Channeling Our Founders

“General, when is it appropriate to resort to arms to fight for our liberty?” asked a tourist on a recent weekday during “A Conversation with George Washington,” a hugely popular dialogue between actor and audience in the shaded backyard of Charlton’s Coffeehouse.

Standing on a simple wooden stage before a crowd of about 100, the man portraying Washington replied: “Only when all peaceful remedies have been exhausted. Or if we are forced to do so in our own self-defense.”

The tourist, a self-described conservative activist named Ismael Nieves from Elmer, N.J., nodded thoughtfully. Afterward, he said this was his fifth visit to Colonial Williamsburg.

“We live in a very dangerous time,” Nieves said. “People are looking for leadership, looking for what to do. They’re looking to Washington, Jefferson, Madison.”

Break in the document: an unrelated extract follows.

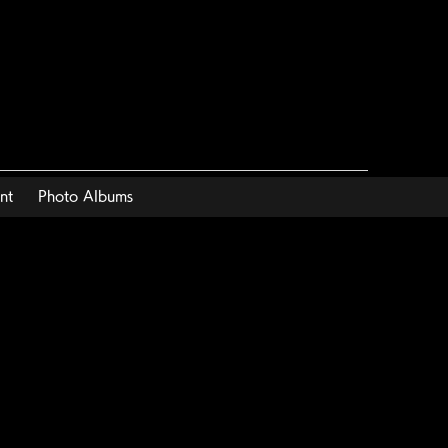
nt
Photo Albums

Except your not “looking to Washington, Jefferson, Madison” at all. You’re hassling reenactment actors, who, while likely well-versed in the people they are playing, are not actually founding fathers. If one wants to look to the founding fathers for answers, might I suggest visiting a library and reading some of the many great words they wrote. Our founding fathers only exist as words, and that’s how one can get to know them. Some people might even be surprised to discover the founding fathers had ideas vastly different from the way they are portrayed in modern times, if they bothered to actually study the many, MANY things they wrote down.

But that would require doing more than going to Colonial Williamsburg and making an ass of oneself by acting as though actors are channeling the minds of people long dead. They’re actors, people. ACTORS.